WHAT IS REQUIRED
Write out the data exactly as given, dropping every picture.

□ □ □

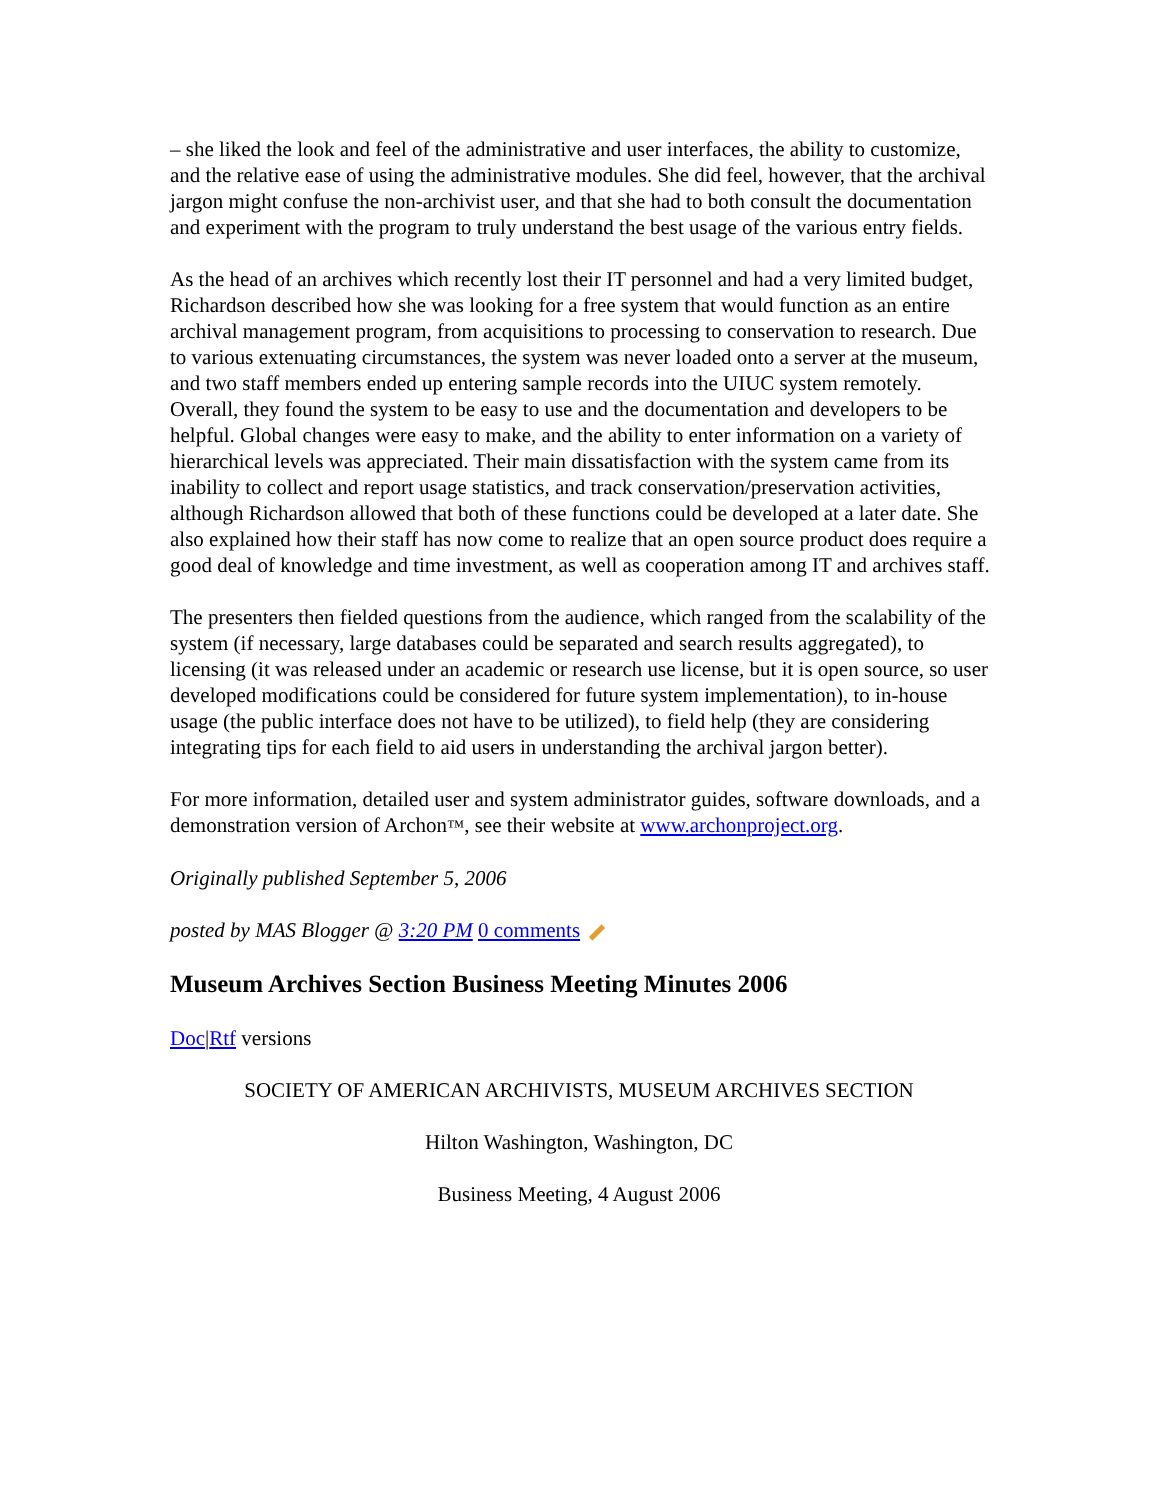– she liked the look and feel of the administrative and user interfaces, the ability to customize, and the relative ease of using the administrative modules. She did feel, however, that the archival jargon might confuse the non-archivist user, and that she had to both consult the documentation and experiment with the program to truly understand the best usage of the various entry fields.
As the head of an archives which recently lost their IT personnel and had a very limited budget, Richardson described how she was looking for a free system that would function as an entire archival management program, from acquisitions to processing to conservation to research. Due to various extenuating circumstances, the system was never loaded onto a server at the museum, and two staff members ended up entering sample records into the UIUC system remotely. Overall, they found the system to be easy to use and the documentation and developers to be helpful. Global changes were easy to make, and the ability to enter information on a variety of hierarchical levels was appreciated. Their main dissatisfaction with the system came from its inability to collect and report usage statistics, and track conservation/preservation activities, although Richardson allowed that both of these functions could be developed at a later date. She also explained how their staff has now come to realize that an open source product does require a good deal of knowledge and time investment, as well as cooperation among IT and archives staff.
The presenters then fielded questions from the audience, which ranged from the scalability of the system (if necessary, large databases could be separated and search results aggregated), to licensing (it was released under an academic or research use license, but it is open source, so user developed modifications could be considered for future system implementation), to in-house usage (the public interface does not have to be utilized), to field help (they are considering integrating tips for each field to aid users in understanding the archival jargon better).
For more information, detailed user and system administrator guides, software downloads, and a demonstration version of Archon™, see their website at www.archonproject.org.
Originally published September 5, 2006
posted by MAS Blogger @ 3:20 PM 0 comments
Museum Archives Section Business Meeting Minutes 2006
Doc|Rtf versions
SOCIETY OF AMERICAN ARCHIVISTS, MUSEUM ARCHIVES SECTION
Hilton Washington, Washington, DC
Business Meeting, 4 August 2006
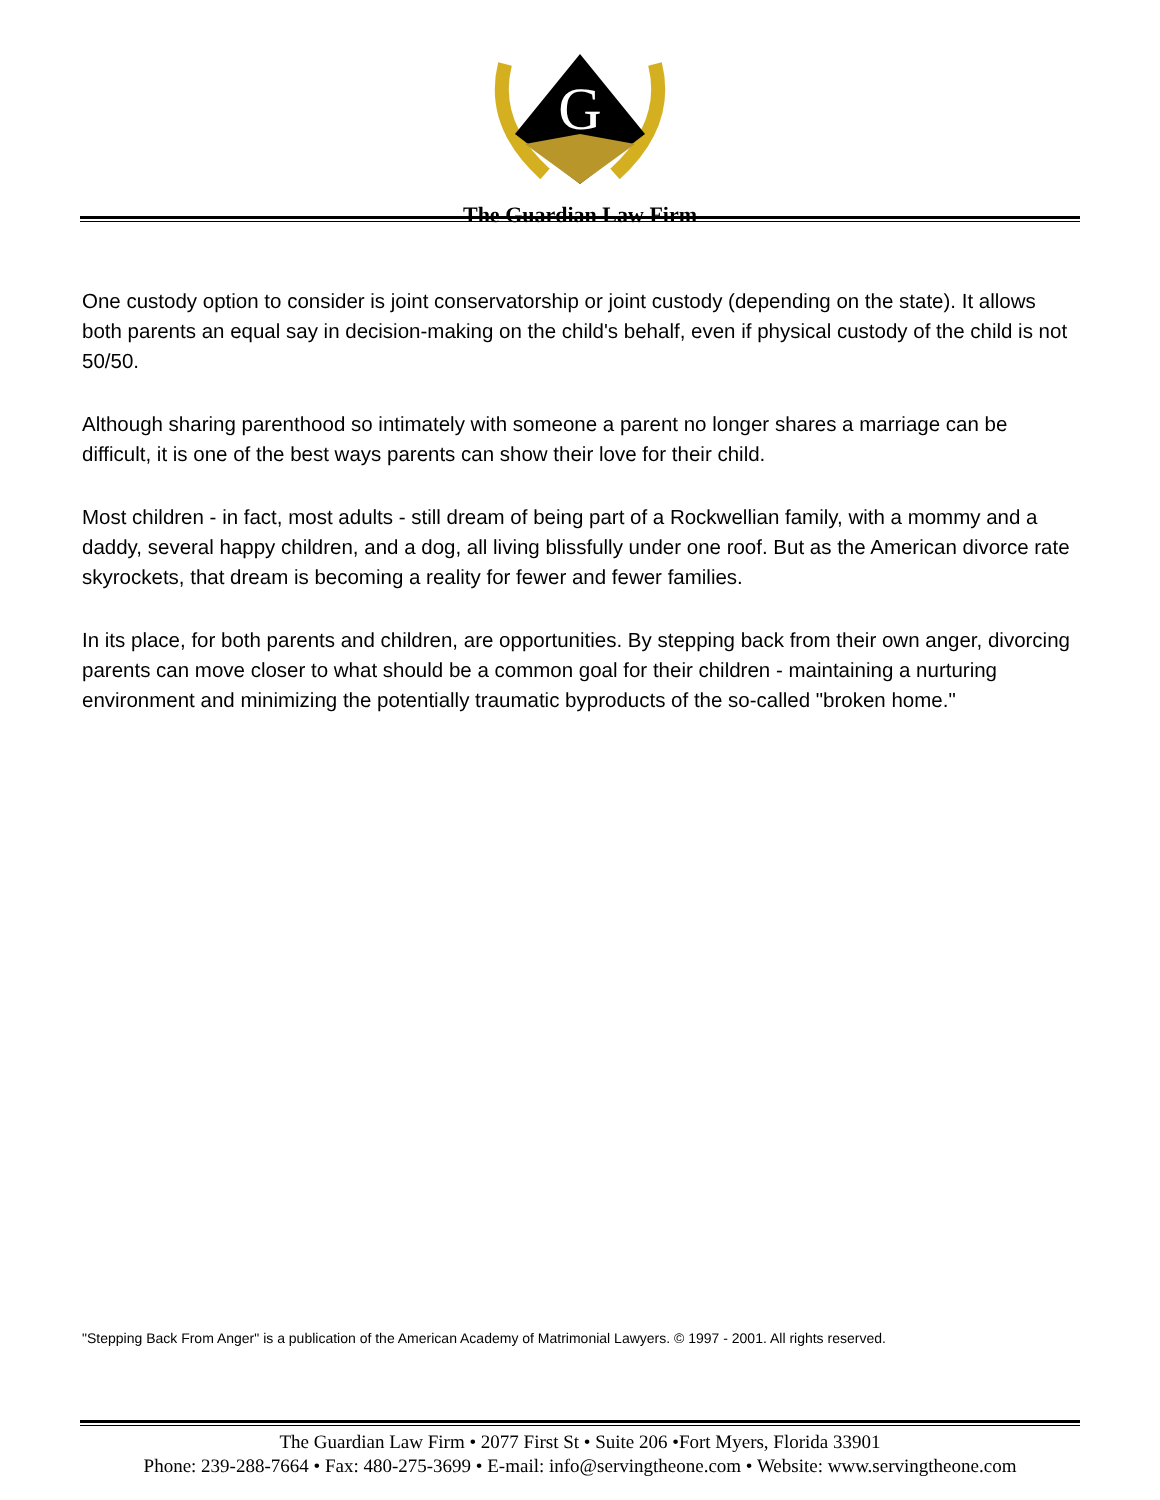G
The Guardian Law Firm
One custody option to consider is joint conservatorship or joint custody (depending on the state). It allows both parents an equal say in decision-making on the child's behalf, even if physical custody of the child is not 50/50.
Although sharing parenthood so intimately with someone a parent no longer shares a marriage can be difficult, it is one of the best ways parents can show their love for their child.
Most children - in fact, most adults - still dream of being part of a Rockwellian family, with a mommy and a daddy, several happy children, and a dog, all living blissfully under one roof. But as the American divorce rate skyrockets, that dream is becoming a reality for fewer and fewer families.
In its place, for both parents and children, are opportunities. By stepping back from their own anger, divorcing parents can move closer to what should be a common goal for their children - maintaining a nurturing environment and minimizing the potentially traumatic byproducts of the so-called "broken home."
"Stepping Back From Anger" is a publication of the American Academy of Matrimonial Lawyers. © 1997 - 2001. All rights reserved.
The Guardian Law Firm • 2077 First St • Suite 206 •Fort Myers, Florida 33901
Phone: 239-288-7664 • Fax: 480-275-3699 • E-mail: info@servingtheone.com • Website: www.servingtheone.com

□ □ □

ANSWER TO THIS EXERCISE
– she liked the look and feel of the administrative and user interfaces, the ability to customize, and the relative ease of using the administrative modules. She did feel, however, that the archival jargon might confuse the non-archivist user, and that she had to both consult the documentation and experiment with the program to truly understand the best usage of the various entry fields.
As the head of an archives which recently lost their IT personnel and had a very limited budget, Richardson described how she was looking for a free system that would function as an entire archival management program, from acquisitions to processing to conservation to research. Due to various extenuating circumstances, the system was never loaded onto a server at the museum, and two staff members ended up entering sample records into the UIUC system remotely. Overall, they found the system to be easy to use and the documentation and developers to be helpful. Global changes were easy to make, and the ability to enter information on a variety of hierarchical levels was appreciated. Their main dissatisfaction with the system came from its inability to collect and report usage statistics, and track conservation/preservation activities, although Richardson allowed that both of these functions could be developed at a later date. She also explained how their staff has now come to realize that an open source product does require a good deal of knowledge and time investment, as well as cooperation among IT and archives staff.
The presenters then fielded questions from the audience, which ranged from the scalability of the system (if necessary, large databases could be separated and search results aggregated), to licensing (it was released under an academic or research use license, but it is open source, so user developed modifications could be considered for future system implementation), to in-house usage (the public interface does not have to be utilized), to field help (they are considering integrating tips for each field to aid users in understanding the archival jargon better).
For more information, detailed user and system administrator guides, software downloads, and a demonstration version of Archon™, see their website at www.archonproject.org.
Originally published September 5, 2006
posted by MAS Blogger @ 3:20 PM 0 comments
Museum Archives Section Business Meeting Minutes 2006
Doc|Rtf versions
SOCIETY OF AMERICAN ARCHIVISTS, MUSEUM ARCHIVES SECTION
Hilton Washington, Washington, DC
Business Meeting, 4 August 2006
G
The Guardian Law Firm
One custody option to consider is joint conservatorship or joint custody (depending on the state). It allows both parents an equal say in decision-making on the child's behalf, even if physical custody of the child is not 50/50.
Although sharing parenthood so intimately with someone a parent no longer shares a marriage can be difficult, it is one of the best ways parents can show their love for their child.
Most children - in fact, most adults - still dream of being part of a Rockwellian family, with a mommy and a daddy, several happy children, and a dog, all living blissfully under one roof. But as the American divorce rate skyrockets, that dream is becoming a reality for fewer and fewer families.
In its place, for both parents and children, are opportunities. By stepping back from their own anger, divorcing parents can move closer to what should be a common goal for their children - maintaining a nurturing environment and minimizing the potentially traumatic byproducts of the so-called "broken home."
"Stepping Back From Anger" is a publication of the American Academy of Matrimonial Lawyers. © 1997 - 2001. All rights reserved.
The Guardian Law Firm • 2077 First St • Suite 206 •Fort Myers, Florida 33901
Phone: 239-288-7664 • Fax: 480-275-3699 • E-mail: info@servingtheone.com • Website: www.servingtheone.com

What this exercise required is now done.